In this example, the four plots at the top show the UMAP blobs for each of four replicate samples. We previously drew 10 gates around the blobs, named P1 through P8. Below that is a box plot showing the median of several phenotyping markers for all events (“Ungated”) and for a selected blob (P8). We can use this to see that P8 has relatively high CD3 and CD4 staining, indicating that it represents CD4+ T cells.

Howto

  1. Draw polygon gates around blobs in the gating page.
  2. Create a new illustration.
  3. Insert a pivot table using the pivot table icon button in the toolbar.
  4. Apply the following settings:
    • Dimensions ⮞ Columns An annotation of your choice, sufficient to select the files you want to view. In the example above, it's our “donor” annotation with “LRS046,” “LRS047,” “LRS048” and “LRS049” selected.
    • Dimensions ⮞ Rows Populations: Ungated, or whatever population you drew the blob gates on.
    • General ⮞ Y Channel and General ⮞ X Channel UMAP 1 and UMAP 2, t-SNE 1 and t-SNE 2 or PCA 1 and PCA 2.
    • Gates ⮞ Gate Labels Set to Name.
    • Axes and Legend ⮞ Tick Marks Optionally deselect to tidy up the plot; they are meaningless.
  5. Insert a box plot using the box plot icon button in the toolbar.
  6. Apply the following settings:
    • Dimensions ⮞ Axis Labels Channels, and your channels of interest.
    • Dimensions ⮞ Legend Entries Populations: Ungated and one or more of your gated blob populations.
    • General ⮞ Y Channel and General ⮞ X Channel UMAP 1 and UMAP 2, t-SNE 1 and t-SNE 2 or PCA 1 and PCA 2.
    • Scaling and Range Optionally set Scaling to Log10 or Scaled and/or adjust the Range Min and Range Max to improve visibility of data with a large dynamic range.

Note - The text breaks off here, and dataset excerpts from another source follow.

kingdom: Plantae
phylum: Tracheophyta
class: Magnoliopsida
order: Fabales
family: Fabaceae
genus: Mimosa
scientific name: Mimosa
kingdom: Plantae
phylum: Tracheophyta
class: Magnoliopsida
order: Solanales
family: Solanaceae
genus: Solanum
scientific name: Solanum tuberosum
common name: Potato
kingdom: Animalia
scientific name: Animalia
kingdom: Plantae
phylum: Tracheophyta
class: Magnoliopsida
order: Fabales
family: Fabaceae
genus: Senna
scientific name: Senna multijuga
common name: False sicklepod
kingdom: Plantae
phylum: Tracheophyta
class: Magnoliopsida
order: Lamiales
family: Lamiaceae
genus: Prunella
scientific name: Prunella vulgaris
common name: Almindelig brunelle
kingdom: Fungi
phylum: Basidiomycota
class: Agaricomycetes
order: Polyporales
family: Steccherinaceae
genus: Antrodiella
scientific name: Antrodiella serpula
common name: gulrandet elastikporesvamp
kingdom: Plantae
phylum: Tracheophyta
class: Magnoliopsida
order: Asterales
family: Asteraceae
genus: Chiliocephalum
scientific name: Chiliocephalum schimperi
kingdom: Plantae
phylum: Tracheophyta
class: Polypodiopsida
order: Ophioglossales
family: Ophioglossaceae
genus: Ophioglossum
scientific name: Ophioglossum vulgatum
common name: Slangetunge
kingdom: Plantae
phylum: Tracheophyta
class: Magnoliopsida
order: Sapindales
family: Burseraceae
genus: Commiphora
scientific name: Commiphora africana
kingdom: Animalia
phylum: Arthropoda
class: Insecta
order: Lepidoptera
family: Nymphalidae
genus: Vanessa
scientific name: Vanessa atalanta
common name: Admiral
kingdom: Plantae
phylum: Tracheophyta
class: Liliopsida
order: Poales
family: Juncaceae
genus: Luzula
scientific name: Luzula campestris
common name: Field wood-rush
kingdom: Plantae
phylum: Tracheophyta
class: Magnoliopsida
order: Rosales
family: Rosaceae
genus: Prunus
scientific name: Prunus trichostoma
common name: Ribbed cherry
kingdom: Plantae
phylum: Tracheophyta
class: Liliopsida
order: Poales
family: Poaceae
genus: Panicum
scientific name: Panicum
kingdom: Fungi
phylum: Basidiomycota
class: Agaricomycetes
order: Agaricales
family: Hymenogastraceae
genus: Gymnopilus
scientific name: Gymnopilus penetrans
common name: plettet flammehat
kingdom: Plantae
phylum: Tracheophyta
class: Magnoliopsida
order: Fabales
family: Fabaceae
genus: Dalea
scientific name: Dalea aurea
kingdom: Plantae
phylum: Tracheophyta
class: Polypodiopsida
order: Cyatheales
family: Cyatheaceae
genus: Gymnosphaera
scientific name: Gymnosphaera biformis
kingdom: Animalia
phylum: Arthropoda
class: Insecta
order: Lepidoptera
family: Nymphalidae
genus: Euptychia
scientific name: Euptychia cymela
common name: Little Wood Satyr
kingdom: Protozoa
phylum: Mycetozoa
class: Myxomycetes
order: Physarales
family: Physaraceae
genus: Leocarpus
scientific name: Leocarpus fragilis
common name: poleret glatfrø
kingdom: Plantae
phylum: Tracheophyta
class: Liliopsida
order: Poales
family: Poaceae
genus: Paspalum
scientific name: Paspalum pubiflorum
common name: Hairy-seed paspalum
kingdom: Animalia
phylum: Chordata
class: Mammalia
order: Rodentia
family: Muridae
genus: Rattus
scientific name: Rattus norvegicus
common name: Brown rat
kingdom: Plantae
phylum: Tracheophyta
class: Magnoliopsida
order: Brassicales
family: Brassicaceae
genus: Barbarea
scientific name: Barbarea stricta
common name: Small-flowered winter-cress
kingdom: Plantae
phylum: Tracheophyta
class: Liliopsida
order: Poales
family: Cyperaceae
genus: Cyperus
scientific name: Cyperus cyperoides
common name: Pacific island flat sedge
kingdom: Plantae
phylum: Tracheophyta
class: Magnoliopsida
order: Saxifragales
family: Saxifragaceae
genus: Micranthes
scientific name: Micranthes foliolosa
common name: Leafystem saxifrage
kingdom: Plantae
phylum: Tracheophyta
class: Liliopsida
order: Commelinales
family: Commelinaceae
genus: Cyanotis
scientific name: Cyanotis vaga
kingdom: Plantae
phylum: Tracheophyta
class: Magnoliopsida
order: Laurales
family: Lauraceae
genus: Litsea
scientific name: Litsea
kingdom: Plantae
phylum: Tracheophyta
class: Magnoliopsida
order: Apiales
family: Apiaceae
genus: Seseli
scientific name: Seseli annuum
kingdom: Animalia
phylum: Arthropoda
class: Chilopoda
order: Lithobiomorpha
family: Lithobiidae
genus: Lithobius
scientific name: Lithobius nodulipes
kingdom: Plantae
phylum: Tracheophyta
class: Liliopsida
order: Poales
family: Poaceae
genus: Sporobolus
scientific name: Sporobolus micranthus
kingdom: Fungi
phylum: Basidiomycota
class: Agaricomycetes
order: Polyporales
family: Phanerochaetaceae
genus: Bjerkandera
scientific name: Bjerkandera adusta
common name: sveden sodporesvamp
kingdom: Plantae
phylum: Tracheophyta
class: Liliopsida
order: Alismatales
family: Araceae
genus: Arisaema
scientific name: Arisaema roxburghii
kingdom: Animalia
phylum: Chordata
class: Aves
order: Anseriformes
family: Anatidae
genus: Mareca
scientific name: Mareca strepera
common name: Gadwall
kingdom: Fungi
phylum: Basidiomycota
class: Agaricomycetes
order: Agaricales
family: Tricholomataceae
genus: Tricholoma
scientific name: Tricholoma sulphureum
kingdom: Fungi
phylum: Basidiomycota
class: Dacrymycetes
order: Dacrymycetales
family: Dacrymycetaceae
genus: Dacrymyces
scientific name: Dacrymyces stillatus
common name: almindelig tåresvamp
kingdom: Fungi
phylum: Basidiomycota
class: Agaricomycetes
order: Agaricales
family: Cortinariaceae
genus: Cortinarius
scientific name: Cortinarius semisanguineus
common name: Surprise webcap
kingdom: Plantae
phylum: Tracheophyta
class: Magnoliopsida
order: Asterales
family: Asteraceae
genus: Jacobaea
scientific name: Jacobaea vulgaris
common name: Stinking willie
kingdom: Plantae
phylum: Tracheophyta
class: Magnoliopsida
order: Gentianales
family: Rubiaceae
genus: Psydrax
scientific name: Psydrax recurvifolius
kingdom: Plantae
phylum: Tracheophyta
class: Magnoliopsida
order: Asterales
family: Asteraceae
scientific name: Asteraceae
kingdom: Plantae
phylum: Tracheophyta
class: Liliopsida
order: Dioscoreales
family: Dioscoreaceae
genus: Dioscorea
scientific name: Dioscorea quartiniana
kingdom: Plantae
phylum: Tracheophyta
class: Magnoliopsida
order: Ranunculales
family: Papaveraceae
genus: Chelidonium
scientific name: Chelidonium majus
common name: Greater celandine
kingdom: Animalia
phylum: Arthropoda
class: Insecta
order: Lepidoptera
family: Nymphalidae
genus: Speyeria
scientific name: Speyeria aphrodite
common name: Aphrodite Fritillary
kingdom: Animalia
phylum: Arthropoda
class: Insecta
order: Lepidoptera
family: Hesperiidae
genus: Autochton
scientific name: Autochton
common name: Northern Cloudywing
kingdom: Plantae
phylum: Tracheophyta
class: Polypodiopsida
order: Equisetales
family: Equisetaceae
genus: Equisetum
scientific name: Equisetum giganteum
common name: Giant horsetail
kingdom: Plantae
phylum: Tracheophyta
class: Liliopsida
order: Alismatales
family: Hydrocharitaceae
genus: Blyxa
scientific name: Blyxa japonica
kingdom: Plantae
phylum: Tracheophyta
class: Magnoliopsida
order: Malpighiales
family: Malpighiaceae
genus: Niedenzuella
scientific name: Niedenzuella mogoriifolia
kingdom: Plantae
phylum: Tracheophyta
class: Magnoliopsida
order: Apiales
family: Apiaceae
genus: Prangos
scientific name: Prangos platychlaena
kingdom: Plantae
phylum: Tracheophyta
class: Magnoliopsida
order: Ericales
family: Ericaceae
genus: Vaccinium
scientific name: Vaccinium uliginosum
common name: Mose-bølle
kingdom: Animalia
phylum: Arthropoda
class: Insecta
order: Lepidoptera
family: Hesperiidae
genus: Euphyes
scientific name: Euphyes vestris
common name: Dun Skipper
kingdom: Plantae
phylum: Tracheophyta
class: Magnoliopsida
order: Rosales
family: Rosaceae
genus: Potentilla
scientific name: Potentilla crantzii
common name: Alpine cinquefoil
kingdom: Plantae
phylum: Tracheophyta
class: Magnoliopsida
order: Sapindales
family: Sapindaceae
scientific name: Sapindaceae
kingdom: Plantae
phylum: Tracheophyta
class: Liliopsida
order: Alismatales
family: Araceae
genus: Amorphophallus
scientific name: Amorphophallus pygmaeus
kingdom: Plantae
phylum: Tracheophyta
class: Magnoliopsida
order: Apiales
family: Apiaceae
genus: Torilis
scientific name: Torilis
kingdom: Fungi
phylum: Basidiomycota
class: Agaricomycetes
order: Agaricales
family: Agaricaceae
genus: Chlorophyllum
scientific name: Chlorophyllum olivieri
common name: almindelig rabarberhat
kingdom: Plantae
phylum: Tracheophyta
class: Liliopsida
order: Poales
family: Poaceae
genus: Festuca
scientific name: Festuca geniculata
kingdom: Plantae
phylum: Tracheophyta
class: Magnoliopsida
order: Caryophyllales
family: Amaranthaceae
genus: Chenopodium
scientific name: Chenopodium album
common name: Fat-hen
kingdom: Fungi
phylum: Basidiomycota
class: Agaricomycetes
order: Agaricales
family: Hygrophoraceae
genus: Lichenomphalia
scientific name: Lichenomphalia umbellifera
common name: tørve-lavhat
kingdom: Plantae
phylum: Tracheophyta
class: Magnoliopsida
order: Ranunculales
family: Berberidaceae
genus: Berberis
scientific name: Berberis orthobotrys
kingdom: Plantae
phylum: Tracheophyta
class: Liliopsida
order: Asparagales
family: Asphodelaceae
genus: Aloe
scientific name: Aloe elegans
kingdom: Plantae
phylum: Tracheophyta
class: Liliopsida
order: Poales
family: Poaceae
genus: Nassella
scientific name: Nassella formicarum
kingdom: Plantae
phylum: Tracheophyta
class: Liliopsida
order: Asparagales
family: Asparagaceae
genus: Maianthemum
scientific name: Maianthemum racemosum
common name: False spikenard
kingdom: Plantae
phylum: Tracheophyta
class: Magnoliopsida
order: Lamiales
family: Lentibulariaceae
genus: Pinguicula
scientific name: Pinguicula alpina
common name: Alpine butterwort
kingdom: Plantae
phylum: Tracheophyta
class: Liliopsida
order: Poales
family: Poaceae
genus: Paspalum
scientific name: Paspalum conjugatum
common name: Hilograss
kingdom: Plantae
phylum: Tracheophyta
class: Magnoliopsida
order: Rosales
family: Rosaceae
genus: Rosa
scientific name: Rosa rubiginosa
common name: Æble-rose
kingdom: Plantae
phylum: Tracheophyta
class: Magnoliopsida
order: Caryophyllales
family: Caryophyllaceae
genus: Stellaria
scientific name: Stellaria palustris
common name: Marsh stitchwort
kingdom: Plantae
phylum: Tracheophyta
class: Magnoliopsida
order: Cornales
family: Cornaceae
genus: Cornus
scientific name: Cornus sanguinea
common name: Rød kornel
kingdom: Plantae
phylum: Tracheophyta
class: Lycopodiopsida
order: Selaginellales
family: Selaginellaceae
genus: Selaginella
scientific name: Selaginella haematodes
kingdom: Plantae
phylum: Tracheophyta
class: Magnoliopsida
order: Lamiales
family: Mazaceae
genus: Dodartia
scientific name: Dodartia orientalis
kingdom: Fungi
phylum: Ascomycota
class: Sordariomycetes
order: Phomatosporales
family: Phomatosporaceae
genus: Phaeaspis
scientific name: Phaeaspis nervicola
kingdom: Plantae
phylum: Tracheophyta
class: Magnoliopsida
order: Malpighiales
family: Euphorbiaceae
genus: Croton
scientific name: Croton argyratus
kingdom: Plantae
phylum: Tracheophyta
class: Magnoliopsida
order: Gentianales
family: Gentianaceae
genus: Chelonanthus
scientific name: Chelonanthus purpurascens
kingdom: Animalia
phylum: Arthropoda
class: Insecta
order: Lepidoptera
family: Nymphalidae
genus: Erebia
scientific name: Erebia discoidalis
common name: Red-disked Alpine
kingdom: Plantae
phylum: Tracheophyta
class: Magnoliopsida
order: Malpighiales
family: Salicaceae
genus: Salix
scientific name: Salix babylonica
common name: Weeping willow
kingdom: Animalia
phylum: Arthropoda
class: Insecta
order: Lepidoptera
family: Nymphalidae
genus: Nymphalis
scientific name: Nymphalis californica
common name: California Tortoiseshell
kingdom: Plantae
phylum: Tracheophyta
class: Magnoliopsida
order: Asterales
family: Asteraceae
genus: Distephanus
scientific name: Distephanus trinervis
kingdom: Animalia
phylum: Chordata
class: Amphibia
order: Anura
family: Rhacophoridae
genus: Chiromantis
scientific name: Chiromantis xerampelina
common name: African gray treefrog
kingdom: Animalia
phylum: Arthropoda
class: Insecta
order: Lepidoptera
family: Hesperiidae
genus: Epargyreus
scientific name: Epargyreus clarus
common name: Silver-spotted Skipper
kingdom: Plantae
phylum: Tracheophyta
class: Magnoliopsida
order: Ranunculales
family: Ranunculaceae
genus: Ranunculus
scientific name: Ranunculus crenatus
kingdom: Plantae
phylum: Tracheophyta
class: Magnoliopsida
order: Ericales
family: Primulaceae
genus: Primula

Approach 3: Comparing gross differences in plot structure

The examples in the approaches above show biological replicates, which are expected to have highly similar embeddings (blob organization or plot structure). However, in some experiments, the embeddings will not be as similar. For example, samples from diseased patients may have more or fewer populations than samples from healthy controls owing to the immune response or presence of cancer cells. In these scenarios, comparing gross differences in the plot structure can be useful.

These comparisons can be performed by inserting pivot tables as described in the first half of Approach 2.

Warning

As noted above, use caution when trying to interpret plot structure: using different algorithm settings can produce dramatically different results, cluster sizes are meaningless, the distances between clusters might not mean anything, and shapes can appear in both random noise and in real data. See How to Use t-SNE Effectively for excellent advice on this topic. The same advice generally applies to UMAP. Instead, generally focus on the absence vs. presence of clusters between samples.